Apresiasi muncul dari ekonom Universitas Indonesia (UI) Ninasapti Triaswati atas kebijakan Gubernur DKI Jakarta itu sebagai upaya keberpihakan terhadap para pekerja. Nina menyebut langkah Anies merupakan hal yang wajar tatkala menggunakan asumsi tertinggi dari kementerian atau lembaga pemerintah pusat sebagai indikator menetapkan besaran UMP.
"Pemda DKI tentu berusaha yang terbaik untuk rakyatnya dengan menggunakan asumsi tertinggi," ujar Nina saat dihubungi Jumat (31/12/21).
Aturan yang Belum Jelas
Nina melihat kontroversi ini terjadi lantaran terdapat area abu-abu dalam PP nomor 36 tahun 2021 terkait persoalan waktu yang belum secara jelas apabila melewati tanggal yang telah ditetapkan.
Nina menyebut perlu ada perbaikan dalam mencari jalan keluar antara pemerintah daerah dan swasta dalam menentukan UMP.
Nina mengatakan pemerintah pusat perlu memberikan ruang revisi dalam penentuan upah yang dinamis dan mengikuti situasi yang tengah terjadi. Menurut Nina, ketentuan upah seharusnya mengikuti pertumbuhan ekonomi dan kondisi yang saat ini terjadi, baik saat negatif maupun positif.
"Dalam PP nomor 36 tahun 2021 tidak ada tertulis apabila lewat tenggat waktu apakah dibatalkan, makanya bisa dibawa ke pengadilan kalau keberatan," ungkap Nina.
Nina menilai para pengusaha saat ini amat bergantung terhadap penanganan pandemi dari sektor kesehatan. Kenaikan kasus yang berimplikasi pada pembatasan aktivitas akan membuat kondisi perusahaan kembali tertekan yang berdampak pada kesejahteraan pekerja.

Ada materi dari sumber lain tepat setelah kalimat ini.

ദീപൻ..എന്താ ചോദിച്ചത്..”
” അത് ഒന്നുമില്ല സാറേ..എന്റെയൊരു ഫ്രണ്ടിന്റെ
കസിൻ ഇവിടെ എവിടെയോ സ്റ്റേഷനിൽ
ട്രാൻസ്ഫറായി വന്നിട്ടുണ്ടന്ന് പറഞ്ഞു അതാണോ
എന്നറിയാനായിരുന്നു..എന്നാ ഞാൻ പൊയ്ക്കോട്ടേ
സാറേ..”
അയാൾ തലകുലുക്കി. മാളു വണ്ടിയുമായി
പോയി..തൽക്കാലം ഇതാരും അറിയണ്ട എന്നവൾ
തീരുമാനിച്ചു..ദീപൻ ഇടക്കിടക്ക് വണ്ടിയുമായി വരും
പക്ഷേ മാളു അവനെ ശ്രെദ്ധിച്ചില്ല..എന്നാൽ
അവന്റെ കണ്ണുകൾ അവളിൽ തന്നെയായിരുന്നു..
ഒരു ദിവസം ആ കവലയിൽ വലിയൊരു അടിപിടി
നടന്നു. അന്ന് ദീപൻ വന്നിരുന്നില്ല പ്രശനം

"Ini jadi momentum perbaikan dalam peraturan, harus ada ruang untuk revisi sesuai dengan kondisi aktual. Kalau kasus (Covid-19) naik, toko atau pabrik pada tutup, perlu direvisi, kalau tidak pengusaha akan mengambil opsi merumahkan para pekerja karena tak sanggup membayar upah," pungkas Nina.